My Comments: My attempted theme this week is what to do with your retirement money going forward. For better or worse, I’m still waiting for the next significant downturn to put my money back to work. Some of you who have ridden the upswing over the past several weeks think I’m nuts.
Some of this has to do with where I am in the cycle of life. If I was in my 30’s, I’d be riding the rally hard because even if it crashes again, I’d have many years to go before I had to use any of it to pay my core expenses.
Me, on the other hand, find myself well into my SLO-GO years and reaching into those reserves to pay bills. I will say the pandemic has pushed us into spending money on what we NEED as opposed to spending money on what we WANT. An interesting phenomena.

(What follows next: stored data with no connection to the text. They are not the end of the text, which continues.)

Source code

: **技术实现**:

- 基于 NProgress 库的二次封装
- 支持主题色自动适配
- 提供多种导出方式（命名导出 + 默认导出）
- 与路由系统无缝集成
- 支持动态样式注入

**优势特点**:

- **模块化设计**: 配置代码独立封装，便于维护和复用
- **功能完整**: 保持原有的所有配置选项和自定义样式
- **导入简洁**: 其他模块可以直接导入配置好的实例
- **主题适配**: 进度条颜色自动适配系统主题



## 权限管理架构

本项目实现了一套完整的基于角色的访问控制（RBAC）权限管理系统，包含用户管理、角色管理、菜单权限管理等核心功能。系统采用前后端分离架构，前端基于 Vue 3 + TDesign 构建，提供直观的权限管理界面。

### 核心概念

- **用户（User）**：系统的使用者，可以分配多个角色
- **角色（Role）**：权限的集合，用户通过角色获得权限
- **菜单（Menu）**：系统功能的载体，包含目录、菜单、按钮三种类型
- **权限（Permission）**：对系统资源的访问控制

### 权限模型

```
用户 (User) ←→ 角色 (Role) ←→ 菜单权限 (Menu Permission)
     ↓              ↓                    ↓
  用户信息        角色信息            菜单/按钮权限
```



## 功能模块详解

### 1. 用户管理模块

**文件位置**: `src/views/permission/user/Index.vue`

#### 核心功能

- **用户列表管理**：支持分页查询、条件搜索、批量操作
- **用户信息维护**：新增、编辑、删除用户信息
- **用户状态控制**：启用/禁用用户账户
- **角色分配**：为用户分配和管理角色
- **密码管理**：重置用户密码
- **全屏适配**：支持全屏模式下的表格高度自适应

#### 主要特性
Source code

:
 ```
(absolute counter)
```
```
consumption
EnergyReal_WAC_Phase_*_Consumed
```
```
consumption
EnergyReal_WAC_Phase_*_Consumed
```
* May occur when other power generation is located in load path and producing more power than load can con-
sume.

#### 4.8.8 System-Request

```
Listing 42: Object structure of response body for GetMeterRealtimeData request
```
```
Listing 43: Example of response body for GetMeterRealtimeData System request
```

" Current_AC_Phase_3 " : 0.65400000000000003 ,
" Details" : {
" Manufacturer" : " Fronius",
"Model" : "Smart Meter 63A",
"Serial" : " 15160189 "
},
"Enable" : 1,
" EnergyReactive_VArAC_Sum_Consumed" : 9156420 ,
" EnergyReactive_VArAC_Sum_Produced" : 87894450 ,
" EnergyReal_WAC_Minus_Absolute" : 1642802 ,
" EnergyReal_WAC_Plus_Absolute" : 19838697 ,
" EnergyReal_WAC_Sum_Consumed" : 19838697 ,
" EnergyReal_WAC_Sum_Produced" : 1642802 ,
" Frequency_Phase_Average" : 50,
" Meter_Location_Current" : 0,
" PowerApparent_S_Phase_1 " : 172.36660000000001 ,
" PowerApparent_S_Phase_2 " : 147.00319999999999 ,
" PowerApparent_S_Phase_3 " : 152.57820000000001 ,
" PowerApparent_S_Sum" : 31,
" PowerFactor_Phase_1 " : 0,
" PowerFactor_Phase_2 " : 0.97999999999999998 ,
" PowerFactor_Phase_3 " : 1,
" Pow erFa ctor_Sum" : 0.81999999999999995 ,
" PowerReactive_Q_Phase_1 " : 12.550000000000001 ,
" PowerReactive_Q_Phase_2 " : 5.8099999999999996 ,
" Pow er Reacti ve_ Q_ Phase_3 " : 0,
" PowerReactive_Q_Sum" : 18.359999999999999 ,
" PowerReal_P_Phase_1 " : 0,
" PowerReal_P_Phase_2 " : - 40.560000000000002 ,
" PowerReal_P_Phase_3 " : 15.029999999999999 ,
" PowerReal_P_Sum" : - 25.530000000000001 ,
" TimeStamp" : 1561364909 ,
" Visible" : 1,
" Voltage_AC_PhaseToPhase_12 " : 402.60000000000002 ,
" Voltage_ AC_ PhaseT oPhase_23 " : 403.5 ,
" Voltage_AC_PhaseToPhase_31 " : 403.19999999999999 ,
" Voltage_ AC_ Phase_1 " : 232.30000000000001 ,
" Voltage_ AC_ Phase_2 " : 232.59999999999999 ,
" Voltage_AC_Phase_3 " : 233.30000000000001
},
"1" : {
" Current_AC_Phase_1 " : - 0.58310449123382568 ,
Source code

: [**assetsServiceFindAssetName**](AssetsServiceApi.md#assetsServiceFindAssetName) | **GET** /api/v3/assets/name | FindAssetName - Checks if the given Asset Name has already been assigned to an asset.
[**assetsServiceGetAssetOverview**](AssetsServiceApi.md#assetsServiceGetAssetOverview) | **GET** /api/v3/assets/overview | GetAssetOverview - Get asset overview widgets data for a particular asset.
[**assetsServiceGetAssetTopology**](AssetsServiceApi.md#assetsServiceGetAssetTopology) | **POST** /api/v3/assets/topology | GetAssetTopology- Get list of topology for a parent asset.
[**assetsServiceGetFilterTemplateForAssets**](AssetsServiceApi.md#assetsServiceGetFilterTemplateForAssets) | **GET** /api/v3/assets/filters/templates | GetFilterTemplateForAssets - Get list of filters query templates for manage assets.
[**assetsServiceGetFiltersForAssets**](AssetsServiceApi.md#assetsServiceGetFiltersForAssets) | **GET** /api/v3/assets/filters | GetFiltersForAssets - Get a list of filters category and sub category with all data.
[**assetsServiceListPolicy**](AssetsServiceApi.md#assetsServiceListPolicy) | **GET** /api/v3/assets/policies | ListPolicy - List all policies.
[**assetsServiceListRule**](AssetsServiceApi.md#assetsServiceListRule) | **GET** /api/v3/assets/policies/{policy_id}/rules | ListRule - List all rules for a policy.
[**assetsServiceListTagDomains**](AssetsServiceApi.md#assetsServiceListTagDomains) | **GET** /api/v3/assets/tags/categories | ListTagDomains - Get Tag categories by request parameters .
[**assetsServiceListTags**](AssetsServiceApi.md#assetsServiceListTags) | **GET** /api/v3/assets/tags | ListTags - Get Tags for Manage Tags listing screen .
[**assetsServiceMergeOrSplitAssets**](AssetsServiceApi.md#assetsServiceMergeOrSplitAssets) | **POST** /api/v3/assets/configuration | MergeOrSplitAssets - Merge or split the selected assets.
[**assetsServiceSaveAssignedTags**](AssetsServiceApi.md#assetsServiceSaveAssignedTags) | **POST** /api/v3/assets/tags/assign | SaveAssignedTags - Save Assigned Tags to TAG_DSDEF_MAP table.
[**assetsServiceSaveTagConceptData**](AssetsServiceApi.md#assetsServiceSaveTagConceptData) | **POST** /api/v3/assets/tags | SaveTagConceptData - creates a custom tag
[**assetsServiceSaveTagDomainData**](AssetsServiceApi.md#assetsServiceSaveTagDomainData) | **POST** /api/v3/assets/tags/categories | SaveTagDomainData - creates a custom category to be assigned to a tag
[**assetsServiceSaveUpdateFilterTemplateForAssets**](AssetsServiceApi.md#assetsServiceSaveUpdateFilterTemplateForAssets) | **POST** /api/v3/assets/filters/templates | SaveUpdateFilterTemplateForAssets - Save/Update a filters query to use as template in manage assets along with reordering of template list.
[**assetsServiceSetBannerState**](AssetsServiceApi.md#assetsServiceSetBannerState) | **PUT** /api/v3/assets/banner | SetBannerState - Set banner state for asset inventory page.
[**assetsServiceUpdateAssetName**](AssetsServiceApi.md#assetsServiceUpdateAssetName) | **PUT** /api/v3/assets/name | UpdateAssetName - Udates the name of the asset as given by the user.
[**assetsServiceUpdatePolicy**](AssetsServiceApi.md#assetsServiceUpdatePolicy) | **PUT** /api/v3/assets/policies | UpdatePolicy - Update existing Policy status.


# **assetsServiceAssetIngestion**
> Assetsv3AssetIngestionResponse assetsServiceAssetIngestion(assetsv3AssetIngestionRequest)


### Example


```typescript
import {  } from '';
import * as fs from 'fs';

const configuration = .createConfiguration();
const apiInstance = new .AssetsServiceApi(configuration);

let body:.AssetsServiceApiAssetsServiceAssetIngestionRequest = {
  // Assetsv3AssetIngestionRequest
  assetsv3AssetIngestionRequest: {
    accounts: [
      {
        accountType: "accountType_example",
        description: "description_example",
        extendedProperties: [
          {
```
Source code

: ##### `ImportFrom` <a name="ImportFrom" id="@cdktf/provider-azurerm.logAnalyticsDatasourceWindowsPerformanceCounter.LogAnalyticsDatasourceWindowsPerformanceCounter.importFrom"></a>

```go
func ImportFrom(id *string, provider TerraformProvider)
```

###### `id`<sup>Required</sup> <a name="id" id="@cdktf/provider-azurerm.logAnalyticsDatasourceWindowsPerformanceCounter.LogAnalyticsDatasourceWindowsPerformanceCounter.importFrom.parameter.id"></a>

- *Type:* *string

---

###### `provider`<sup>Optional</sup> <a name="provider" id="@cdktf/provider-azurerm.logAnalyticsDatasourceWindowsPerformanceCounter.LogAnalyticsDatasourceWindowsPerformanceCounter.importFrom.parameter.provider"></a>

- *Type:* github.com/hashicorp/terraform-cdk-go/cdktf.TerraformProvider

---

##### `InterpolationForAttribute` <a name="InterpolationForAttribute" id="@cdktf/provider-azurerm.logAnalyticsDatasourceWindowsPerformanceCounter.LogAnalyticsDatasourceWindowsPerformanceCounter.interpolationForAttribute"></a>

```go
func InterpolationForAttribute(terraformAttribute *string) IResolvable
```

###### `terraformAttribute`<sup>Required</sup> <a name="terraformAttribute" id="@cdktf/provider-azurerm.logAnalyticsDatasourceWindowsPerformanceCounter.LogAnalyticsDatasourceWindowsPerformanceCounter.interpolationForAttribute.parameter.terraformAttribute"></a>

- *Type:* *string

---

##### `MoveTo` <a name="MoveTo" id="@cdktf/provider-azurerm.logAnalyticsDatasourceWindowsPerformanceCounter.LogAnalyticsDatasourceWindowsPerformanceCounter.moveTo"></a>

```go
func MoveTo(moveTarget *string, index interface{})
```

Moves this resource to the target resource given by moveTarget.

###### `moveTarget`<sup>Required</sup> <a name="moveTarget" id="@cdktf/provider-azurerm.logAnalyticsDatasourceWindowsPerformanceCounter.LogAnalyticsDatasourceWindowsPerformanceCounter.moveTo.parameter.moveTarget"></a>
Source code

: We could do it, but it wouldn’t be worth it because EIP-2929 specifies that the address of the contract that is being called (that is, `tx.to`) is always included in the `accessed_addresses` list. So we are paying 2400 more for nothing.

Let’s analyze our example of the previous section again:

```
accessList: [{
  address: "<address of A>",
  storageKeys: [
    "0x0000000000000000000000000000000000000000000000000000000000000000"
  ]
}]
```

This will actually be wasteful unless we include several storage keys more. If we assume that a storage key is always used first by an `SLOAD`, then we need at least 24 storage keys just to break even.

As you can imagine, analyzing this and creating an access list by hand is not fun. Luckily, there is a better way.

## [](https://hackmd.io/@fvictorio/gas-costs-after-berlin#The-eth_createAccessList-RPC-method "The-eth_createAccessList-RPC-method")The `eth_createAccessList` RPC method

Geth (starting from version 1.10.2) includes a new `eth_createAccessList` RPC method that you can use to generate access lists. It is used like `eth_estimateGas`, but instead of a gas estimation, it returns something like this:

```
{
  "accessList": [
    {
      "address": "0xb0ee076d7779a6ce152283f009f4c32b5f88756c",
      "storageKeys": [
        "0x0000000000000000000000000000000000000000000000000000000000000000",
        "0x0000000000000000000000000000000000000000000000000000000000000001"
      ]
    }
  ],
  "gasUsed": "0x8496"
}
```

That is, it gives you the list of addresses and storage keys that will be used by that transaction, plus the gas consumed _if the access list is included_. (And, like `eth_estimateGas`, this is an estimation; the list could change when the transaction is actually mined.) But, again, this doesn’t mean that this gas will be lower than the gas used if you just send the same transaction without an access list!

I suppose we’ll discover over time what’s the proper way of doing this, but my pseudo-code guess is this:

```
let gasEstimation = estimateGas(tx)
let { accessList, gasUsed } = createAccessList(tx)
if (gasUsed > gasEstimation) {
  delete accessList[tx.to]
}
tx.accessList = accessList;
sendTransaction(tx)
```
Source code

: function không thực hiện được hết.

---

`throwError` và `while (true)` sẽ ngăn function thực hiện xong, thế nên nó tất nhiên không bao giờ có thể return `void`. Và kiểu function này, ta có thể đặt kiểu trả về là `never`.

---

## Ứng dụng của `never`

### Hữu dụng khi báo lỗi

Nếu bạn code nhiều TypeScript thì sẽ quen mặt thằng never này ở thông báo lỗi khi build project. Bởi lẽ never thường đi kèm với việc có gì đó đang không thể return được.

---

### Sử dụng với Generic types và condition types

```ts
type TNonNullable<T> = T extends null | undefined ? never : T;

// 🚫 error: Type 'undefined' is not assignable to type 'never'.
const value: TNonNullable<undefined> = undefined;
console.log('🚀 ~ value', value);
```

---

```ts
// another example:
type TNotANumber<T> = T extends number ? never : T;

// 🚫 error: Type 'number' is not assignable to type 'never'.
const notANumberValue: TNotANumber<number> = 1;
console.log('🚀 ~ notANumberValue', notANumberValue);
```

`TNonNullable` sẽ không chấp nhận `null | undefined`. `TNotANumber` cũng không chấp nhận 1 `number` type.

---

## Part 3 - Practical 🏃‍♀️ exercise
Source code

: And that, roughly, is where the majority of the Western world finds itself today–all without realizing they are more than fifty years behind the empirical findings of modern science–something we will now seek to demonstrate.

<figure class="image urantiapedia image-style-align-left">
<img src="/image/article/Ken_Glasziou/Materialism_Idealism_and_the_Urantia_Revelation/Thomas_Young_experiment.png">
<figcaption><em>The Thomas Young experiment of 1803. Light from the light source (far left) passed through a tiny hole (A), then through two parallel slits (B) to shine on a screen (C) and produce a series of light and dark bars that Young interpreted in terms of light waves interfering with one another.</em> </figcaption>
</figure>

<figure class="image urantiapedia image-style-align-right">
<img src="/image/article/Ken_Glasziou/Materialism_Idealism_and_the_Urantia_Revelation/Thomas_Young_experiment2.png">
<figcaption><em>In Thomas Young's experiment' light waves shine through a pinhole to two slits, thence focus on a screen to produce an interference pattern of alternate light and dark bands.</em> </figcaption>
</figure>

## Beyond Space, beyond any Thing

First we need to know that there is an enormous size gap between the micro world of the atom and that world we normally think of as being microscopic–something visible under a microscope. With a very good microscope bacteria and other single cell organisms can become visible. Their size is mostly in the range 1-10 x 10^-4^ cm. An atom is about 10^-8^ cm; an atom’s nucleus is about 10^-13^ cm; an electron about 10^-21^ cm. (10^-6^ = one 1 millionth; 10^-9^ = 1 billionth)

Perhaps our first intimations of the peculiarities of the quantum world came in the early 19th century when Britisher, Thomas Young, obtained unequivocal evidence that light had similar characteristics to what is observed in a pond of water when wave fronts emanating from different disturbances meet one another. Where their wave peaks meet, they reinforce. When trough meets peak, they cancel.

The article is far too long to replicate it here. So what you see is the first 20% minus the charts and graphs. Enjoy…
by Long-Short Manager \ 18 MAY 2020 \ https://tinyurl.com/yc4f4x5o
Summary
- Fourth article in the Corona Bear series takes a look at prospects for a V-shaped “Humpty Dumpty” recovery.
- Fed liquidity appears to be simplest explanation for the bear market rally.
- Virus resurgence as states open up is unclear while consumer spending by mid-May continues to be at 80% of prior-year levels.
- Large pockets of the market continue to be significantly overvalued.
- Long-term impacts of extra money in the system.
Introduction
“Humpty Dumpty sat on a wall, Humpty Dumpty had a great fall. All the king’s horses and all the king’s men, Couldn’t put Humpty together again.”
In my last article, I called the idea that the US economy could quickly be put back together after what has happened since mid-February as the “Humpty Dumpty” recovery. Certainly, one explanation for the stock market rally since March has been that many market participants subscribe to this view. I provide a pandemic and economic update, along with an alternate explanation, and outline several ways things could go from here.
Pandemic Update
All state-level graphs are as of 5/15 (source: Johns Hopkins Tracker).
Mentally, I would multiply the tested, confirmed positive count in the graphs below by 10 to think about how many people likely already have the antibodies, based on early random-sampling results from NY state.
These are states that started their outbreaks earlier, have denser large metro areas that went under lockdown and show clearly the exponential, linear and log phases of growth as lockdowns had a strong impact on infection rates. Generally, the exponential phase comes with an effective R0 above 1, the linear as it decreases close to 1, and the log phase if it is sustained below 1 for multiple cycles. Initially, the national graph of case counts, which much market commentary fixated on, was dominated by what was going on in NY, NJ, LA, IL, etc. But different states now have different graphs.
I chose the last three because these are states that are attempting to re-open their states prior to entering the log phase, the first two at their governors’ choosing and the last one due to a court ruling. In fact, the day the ruling came out, news stories came out with pictures of packed bars in Wisconsin.
Commentary from the far right and far left were predictable (support, condemnation). No one seemed to toast the bar goers for volunteering to help build herd immunity faster. For example, even with only 1 in 1,000 members of the general population infected, the odds that in a bar with 100 people at least one infected person will be present is about 10%. If 400 people pass through in the course of the evening, this increases to 33%, and over the course of several such bars over several such nights, it approaches a virtual certainty. Bars and other crowded, enclosed gatherings are the best way to achieve rapid herd immunity – for example, see here for an article written to help determine how to minimize spread risk as offices and businesses re-open (which could be used in reverse just as well to determine how best to rapidly increase herd immunity).
What are states that open earlier likely to do as case counts rise faster? Accept the higher rates of death, following the Swedish (the Swedish approach is unlikely to have the same rates of death per capita when adjusted for Texas/Georgia/Wisconsin demographics) or re-trench? What about states like Louisiana and NY that have turned the curve – is it better to open up a bit faster to try to keep hospital capacity utilization constant (given that actually eliminating infections completely seems unlikely) over time, and achieve herd immunity sooner, rather than later? Or will these states now shift to trying to completely collapse the curve rather than merely flattening it?
Researchers have conducted county-level analysis to look at the impact of closing large venue (sports, mass gatherings, restaurants, etc) businesses and strict lockdown measures (e.g. shelter-in-place). This was done when we had reached 1 million reported cases. Their estimates were that in the complete absence of any measures, we would have been at 35 million reported cases by then, whereas with those limited business closures alone, but with no discouragement of personal gatherings (e.g. house parties), we would have been at 10 million. While I believe this analysis does not take into account the herd immunity impact (on this below), it may still be somewhat applicable to the reopening going on, and the odds of further consumer caution in the face of persistent growth in death rates when re-opening is done without risk mitigation measures such as contract tracing and quarantines of infected people and their recent contacts.